Enhanced Multifunction in Polyurethane Elastomers via Regulation of Triple‐Crosslinked Network With Dynamic Covalent and Noncovalent Bonds

ABSTRACT Self‐healing polyurethane elastomers with dynamic crosslinking networks are promising candidates for intelligent next‐generation coatings. However, their constitutive relation shows conflicts between high mechanical performance and room‐temperature self‐healing, as well as recyclability. Here, a regulation strategy of a dynamic triple‐crosslinked network in the hard domain was proposed to achieve multifunction enhancement via covalent borate ester bonds coupling noncovalent.

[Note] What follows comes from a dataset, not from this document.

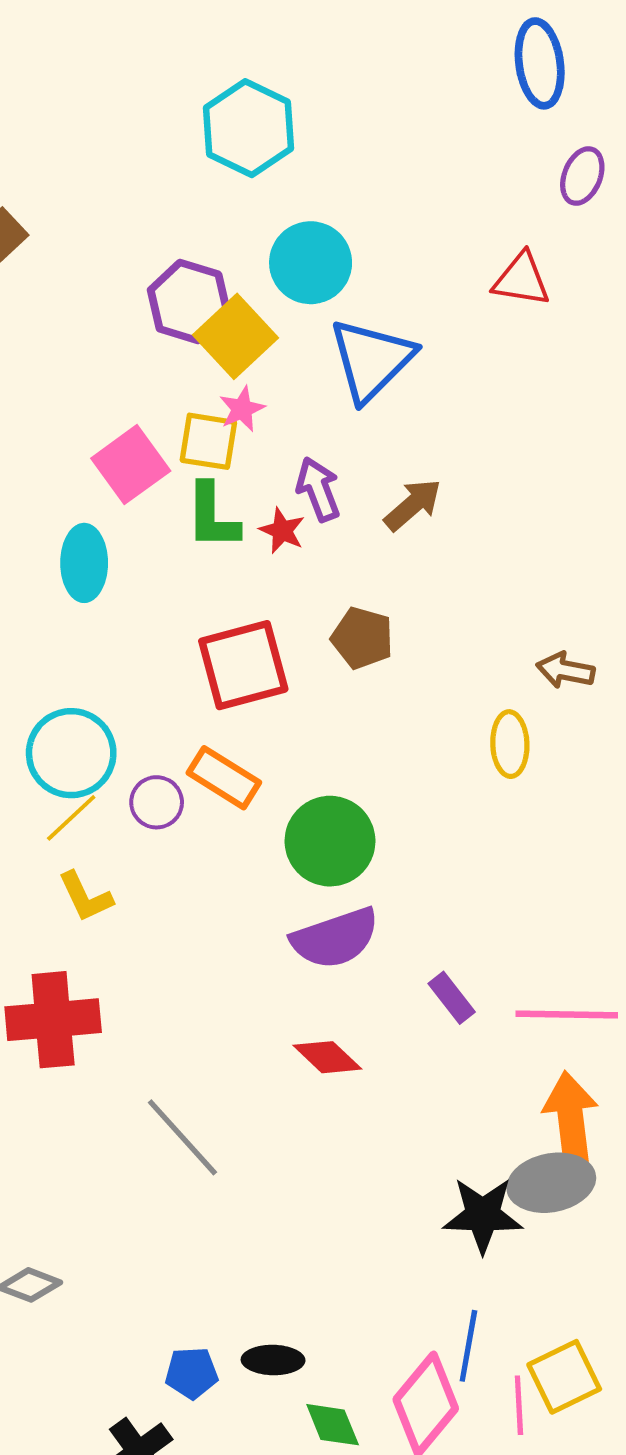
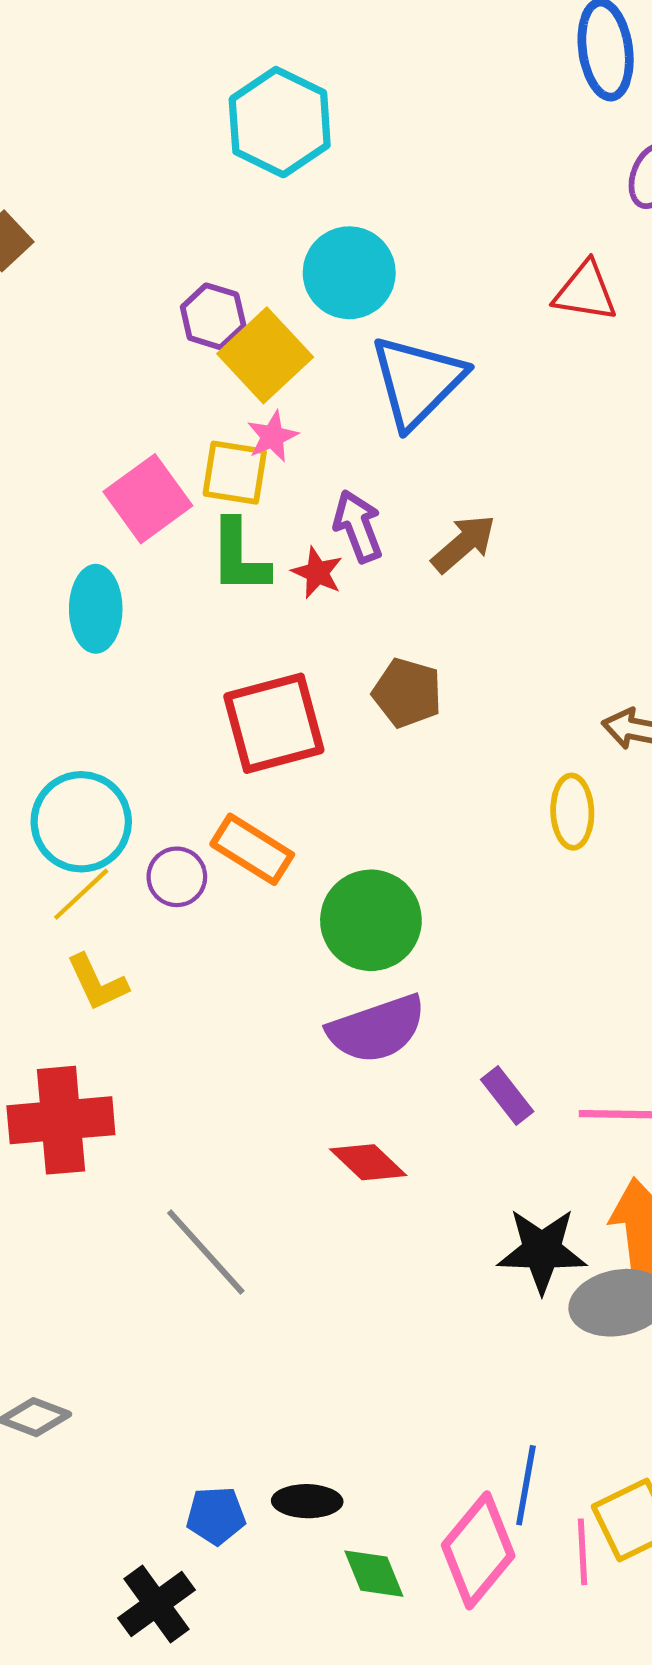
purple hexagon: (189, 302) -> (213, 316), size x0.7
black star: (483, 1215) -> (542, 1251), moved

The distribution and ratio of borate ester bonds, boron‐nitrogen coordination bonds, and multiple hydrogen bonds were meticulously designed to balance fracture and reconstruction of the molecular network. The introduced borate ester bonds enabled the basic room‐temperature self‐healing and mechanical performance of polyurethane elastomers through molecule‐level topological evolution. The designed boron‐nitrogen coordination bonds and abundant hydrogen bonds provided external noncovalent reversible crosslinking networks, thus improving tensile strength and toughness as physical crosslinking points. The obtained polyurethane elastomers exhibited impressive light transmittance of 93%, a tensile strength of 41.07 MPa, elongation at break of 1673.20%, toughness of 166.74 MJ m −3 , and almost entirely room‐temperature self‐healing in 48 h. These polyurethane elastomers even maintained 90% of their original mechanical properties after suffering three recycles. This strategy may promote the practical application of intelligent self‐healing polyurethane coatings in the automobile and flexible electronic industry.